OBJECTIVE:
Switch "common name" to "vernacular name" throughout the records, keeping every other line the same.

EXCERPTED DATA:

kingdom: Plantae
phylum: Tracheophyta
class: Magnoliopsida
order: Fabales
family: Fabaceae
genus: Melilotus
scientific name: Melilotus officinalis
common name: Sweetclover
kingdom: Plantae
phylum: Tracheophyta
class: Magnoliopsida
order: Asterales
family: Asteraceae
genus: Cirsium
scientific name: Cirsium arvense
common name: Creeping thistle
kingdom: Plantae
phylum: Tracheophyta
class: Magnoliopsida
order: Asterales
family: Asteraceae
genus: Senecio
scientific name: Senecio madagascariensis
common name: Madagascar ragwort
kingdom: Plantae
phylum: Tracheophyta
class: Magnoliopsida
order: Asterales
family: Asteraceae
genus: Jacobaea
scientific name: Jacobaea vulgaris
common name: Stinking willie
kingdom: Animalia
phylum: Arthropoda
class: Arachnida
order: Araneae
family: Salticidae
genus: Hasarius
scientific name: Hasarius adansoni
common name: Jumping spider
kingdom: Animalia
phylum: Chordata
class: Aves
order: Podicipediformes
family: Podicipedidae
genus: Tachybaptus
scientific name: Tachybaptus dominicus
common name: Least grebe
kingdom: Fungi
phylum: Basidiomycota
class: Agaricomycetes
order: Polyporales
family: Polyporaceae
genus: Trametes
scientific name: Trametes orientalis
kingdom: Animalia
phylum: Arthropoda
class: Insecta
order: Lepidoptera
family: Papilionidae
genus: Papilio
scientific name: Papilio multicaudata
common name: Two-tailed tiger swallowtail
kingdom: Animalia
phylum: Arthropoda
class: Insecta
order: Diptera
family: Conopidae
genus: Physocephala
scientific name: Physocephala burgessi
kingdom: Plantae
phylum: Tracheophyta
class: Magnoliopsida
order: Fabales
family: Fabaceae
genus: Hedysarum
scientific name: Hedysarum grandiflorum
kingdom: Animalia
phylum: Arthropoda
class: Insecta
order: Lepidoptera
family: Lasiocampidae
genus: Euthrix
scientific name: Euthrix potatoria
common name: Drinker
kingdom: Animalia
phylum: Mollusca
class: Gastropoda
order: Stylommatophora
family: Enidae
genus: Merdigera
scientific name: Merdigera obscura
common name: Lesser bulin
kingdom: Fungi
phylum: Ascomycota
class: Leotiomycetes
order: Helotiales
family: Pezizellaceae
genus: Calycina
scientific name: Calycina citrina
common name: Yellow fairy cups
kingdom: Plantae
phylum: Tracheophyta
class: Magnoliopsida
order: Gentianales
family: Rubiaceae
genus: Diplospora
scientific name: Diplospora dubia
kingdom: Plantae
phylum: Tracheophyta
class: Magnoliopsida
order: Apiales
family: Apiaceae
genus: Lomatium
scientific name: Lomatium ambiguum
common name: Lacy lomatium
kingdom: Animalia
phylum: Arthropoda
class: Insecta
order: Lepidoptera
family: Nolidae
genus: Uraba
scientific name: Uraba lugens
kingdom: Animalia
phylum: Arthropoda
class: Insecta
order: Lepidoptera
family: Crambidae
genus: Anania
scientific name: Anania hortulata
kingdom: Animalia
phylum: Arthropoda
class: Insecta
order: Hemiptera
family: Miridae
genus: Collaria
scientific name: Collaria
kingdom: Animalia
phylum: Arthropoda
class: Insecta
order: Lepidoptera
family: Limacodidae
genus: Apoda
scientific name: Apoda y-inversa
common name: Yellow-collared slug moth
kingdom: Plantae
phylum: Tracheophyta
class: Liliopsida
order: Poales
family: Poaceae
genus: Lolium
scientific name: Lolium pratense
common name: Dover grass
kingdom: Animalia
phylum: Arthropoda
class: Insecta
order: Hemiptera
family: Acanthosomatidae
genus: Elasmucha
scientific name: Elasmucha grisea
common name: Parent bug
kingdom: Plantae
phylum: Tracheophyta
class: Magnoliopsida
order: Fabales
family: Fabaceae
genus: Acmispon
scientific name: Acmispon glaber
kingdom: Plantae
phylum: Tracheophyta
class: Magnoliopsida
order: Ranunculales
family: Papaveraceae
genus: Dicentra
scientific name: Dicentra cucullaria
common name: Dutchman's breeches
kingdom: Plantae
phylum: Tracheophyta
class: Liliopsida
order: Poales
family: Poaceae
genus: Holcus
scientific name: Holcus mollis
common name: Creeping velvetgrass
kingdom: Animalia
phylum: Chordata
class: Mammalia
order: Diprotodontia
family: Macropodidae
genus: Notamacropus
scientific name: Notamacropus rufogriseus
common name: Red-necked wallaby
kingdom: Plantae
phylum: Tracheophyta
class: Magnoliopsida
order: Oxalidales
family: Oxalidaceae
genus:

SOLVED EXERCISE:
kingdom: Plantae
phylum: Tracheophyta
class: Magnoliopsida
order: Fabales
family: Fabaceae
genus: Melilotus
scientific name: Melilotus officinalis
vernacular name: Sweetclover
kingdom: Plantae
phylum: Tracheophyta
class: Magnoliopsida
order: Asterales
family: Asteraceae
genus: Cirsium
scientific name: Cirsium arvense
vernacular name: Creeping thistle
kingdom: Plantae
phylum: Tracheophyta
class: Magnoliopsida
order: Asterales
family: Asteraceae
genus: Senecio
scientific name: Senecio madagascariensis
vernacular name: Madagascar ragwort
kingdom: Plantae
phylum: Tracheophyta
class: Magnoliopsida
order: Asterales
family: Asteraceae
genus: Jacobaea
scientific name: Jacobaea vulgaris
vernacular name: Stinking willie
kingdom: Animalia
phylum: Arthropoda
class: Arachnida
order: Araneae
family: Salticidae
genus: Hasarius
scientific name: Hasarius adansoni
vernacular name: Jumping spider
kingdom: Animalia
phylum: Chordata
class: Aves
order: Podicipediformes
family: Podicipedidae
genus: Tachybaptus
scientific name: Tachybaptus dominicus
vernacular name: Least grebe
kingdom: Fungi
phylum: Basidiomycota
class: Agaricomycetes
order: Polyporales
family: Polyporaceae
genus: Trametes
scientific name: Trametes orientalis
kingdom: Animalia
phylum: Arthropoda
class: Insecta
order: Lepidoptera
family: Papilionidae
genus: Papilio
scientific name: Papilio multicaudata
vernacular name: Two-tailed tiger swallowtail
kingdom: Animalia
phylum: Arthropoda
class: Insecta
order: Diptera
family: Conopidae
genus: Physocephala
scientific name: Physocephala burgessi
kingdom: Plantae
phylum: Tracheophyta
class: Magnoliopsida
order: Fabales
family: Fabaceae
genus: Hedysarum
scientific name: Hedysarum grandiflorum
kingdom: Animalia
phylum: Arthropoda
class: Insecta
order: Lepidoptera
family: Lasiocampidae
genus: Euthrix
scientific name: Euthrix potatoria
vernacular name: Drinker
kingdom: Animalia
phylum: Mollusca
class: Gastropoda
order: Stylommatophora
family: Enidae
genus: Merdigera
scientific name: Merdigera obscura
vernacular name: Lesser bulin
kingdom: Fungi
phylum: Ascomycota
class: Leotiomycetes
order: Helotiales
family: Pezizellaceae
genus: Calycina
scientific name: Calycina citrina
vernacular name: Yellow fairy cups
kingdom: Plantae
phylum: Tracheophyta
class: Magnoliopsida
order: Gentianales
family: Rubiaceae
genus: Diplospora
scientific name: Diplospora dubia
kingdom: Plantae
phylum: Tracheophyta
class: Magnoliopsida
order: Apiales
family: Apiaceae
genus: Lomatium
scientific name: Lomatium ambiguum
vernacular name: Lacy lomatium
kingdom: Animalia
phylum: Arthropoda
class: Insecta
order: Lepidoptera
family: Nolidae
genus: Uraba
scientific name: Uraba lugens
kingdom: Animalia
phylum: Arthropoda
class: Insecta
order: Lepidoptera
family: Crambidae
genus: Anania
scientific name: Anania hortulata
kingdom: Animalia
phylum: Arthropoda
class: Insecta
order: Hemiptera
family: Miridae
genus: Collaria
scientific name: Collaria
kingdom: Animalia
phylum: Arthropoda
class: Insecta
order: Lepidoptera
family: Limacodidae
genus: Apoda
scientific name: Apoda y-inversa
vernacular name: Yellow-collared slug moth
kingdom: Plantae
phylum: Tracheophyta
class: Liliopsida
order: Poales
family: Poaceae
genus: Lolium
scientific name: Lolium pratense
vernacular name: Dover grass
kingdom: Animalia
phylum: Arthropoda
class: Insecta
order: Hemiptera
family: Acanthosomatidae
genus: Elasmucha
scientific name: Elasmucha grisea
vernacular name: Parent bug
kingdom: Plantae
phylum: Tracheophyta
class: Magnoliopsida
order: Fabales
family: Fabaceae
genus: Acmispon
scientific name: Acmispon glaber
kingdom: Plantae
phylum: Tracheophyta
class: Magnoliopsida
order: Ranunculales
family: Papaveraceae
genus: Dicentra
scientific name: Dicentra cucullaria
vernacular name: Dutchman's breeches
kingdom: Plantae
phylum: Tracheophyta
class: Liliopsida
order: Poales
family: Poaceae
genus: Holcus
scientific name: Holcus mollis
vernacular name: Creeping velvetgrass
kingdom: Animalia
phylum: Chordata
class: Mammalia
order: Diprotodontia
family: Macropodidae
genus: Notamacropus
scientific name: Notamacropus rufogriseus
vernacular name: Red-necked wallaby
kingdom: Plantae
phylum: Tracheophyta
class: Magnoliopsida
order: Oxalidales
family: Oxalidaceae
genus:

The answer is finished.